"Seegrid will be due for a migration to confluence on the 1st of August. Any update on or after the 1st of August will NOT be migrated"

Document Refinement

The Big Question

From what we've learned in this project so far, could Geoserver or any commercial WFS and the WFS spec itself support production work of geologists in Australia?

Answer - a qualified Yes.

What this paper needs to do:
  • explain the qualifications to that Yes
  • present ideas on how we remove those qualifications & the next step

from a conversation between RobertWoodcock and AndyDent - 20 Dec 2004

Refining the Doc

StuartGirvan has produced the initial draft of the attached document.

I'd like to thrash out some feedback here rather than in the document because of my relative ignorance (which probably makes me a very good reviewer) and to avoid cluttering it with the discussion as a change history.
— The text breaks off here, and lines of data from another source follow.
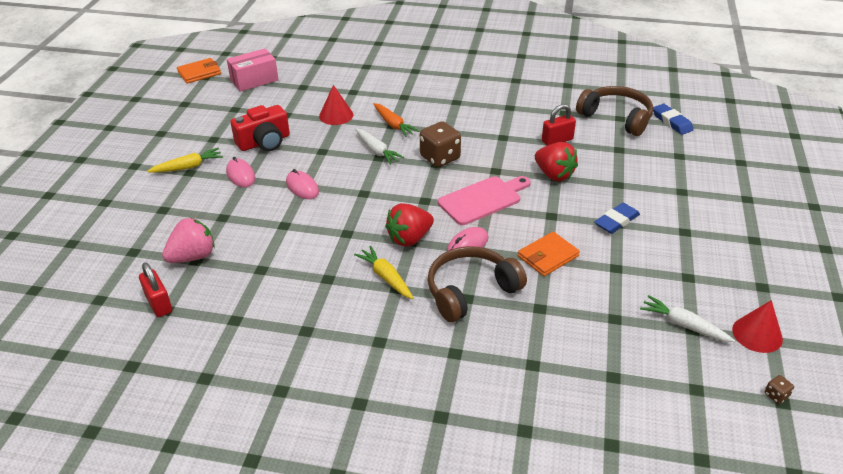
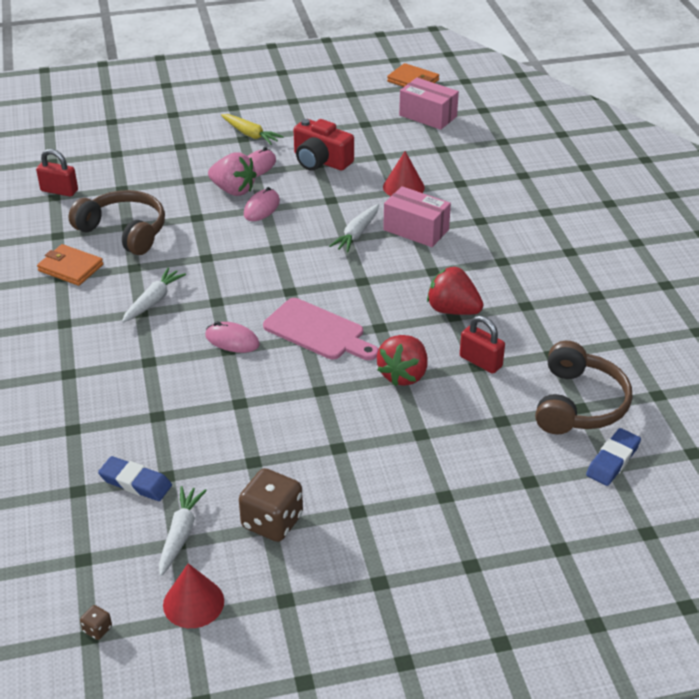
camera: 65 degrees right, 0 degrees up
red padlock [139,263,172,317] -> red padlock turned 75 degrees clockwise [36,149,78,197]
pink strawberry [162,217,215,263] -> pink strawberry moved to [208,152,257,196]
yellow carrot [354,246,413,299] -> white carrot [122,268,186,323]
orange carrot [374,103,419,137] -> pink box [383,186,451,247]
red strawberry [385,203,434,247] -> red strawberry moved to [427,267,484,315]
brown dice [420,121,461,167] -> brown dice moved to [239,468,303,542]
brown headphones [428,246,527,322] -> brown headphones moved to [69,190,165,255]
orange wallet [518,232,580,276] -> orange wallet moved to [37,244,103,286]
blue eraser [594,203,640,234] -> blue eraser moved to [98,456,172,501]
Would it be fair to say that a goal of the document is to make it possible for any reasonably competent person to take the document and use it as a specification to get the relevant software configured into a working system? I think SimonCox has several contacts interested from this angle.

From my point of view this isn't a user guide for the advanced bits of Geoserver. That should be in a seperate place and actually should be rolled into the Geoserver documentation when the updated code is rolled into Geoserver. Until then it can sit somewhere on SEEGRID but it will require a whole extra excercise to get those bits together. My primary goal with this document was to highlight what we learned about the software, the technical interface and the archietcture, what we achieved, what we'd still like to be able to do and big red flags to anyone else who was going to try and do a similar thing. -- StuartGirvan - 20 Dec 2004

If so, what else do we need to include, can we for example include a copy of a complete set of configuration files?

-- AndyDent - 17 Dec 2004

Also discussed with RobertWoodcock and would like to make sure the Twiki hosts copies of the relevant site-specific configuration files to serve as an example for anyone reasonably savvy to pick up your narrative and work from there. Agreed this is not a Geoserver advanced guide! -- AndyDent - 20 Dec 2004

We certainly could do with an exemplar page for other users. I'm not volunteering for this one however as I've been spending way too much time on this project recently.-- StuartGirvan - 20 Dec 2004

In the intro paragraphs to the Specifications and Technology section, need to specifically note that the project has exposed/illustrated issues with the WFS specification as well as with the Geoserver implementation. -- SimonCox - 22 Dec 2004

Specific Issues to Clarify

Oracle Hacks

Oracle Hacks...SRID of 8311 hard coded into Oracle spatial query

Is this a hack into an Oracle product itself, into a mapping layer in Geoserver or elsewhere? -- AndyDent - 17 Dec 2004

This was a hack in the Geotools code - will add to document. -- StuartGirvan - 20 Dec 2004

Denormalisation

currently available software tools implementing the WFS requires that the underlying database structures have to be denormalised into a flattened structure before they can be accessed. This defeats the idea that web service interfaces can be used to exchange data without having to change corporate systems that have been developed to meet existing business requirements.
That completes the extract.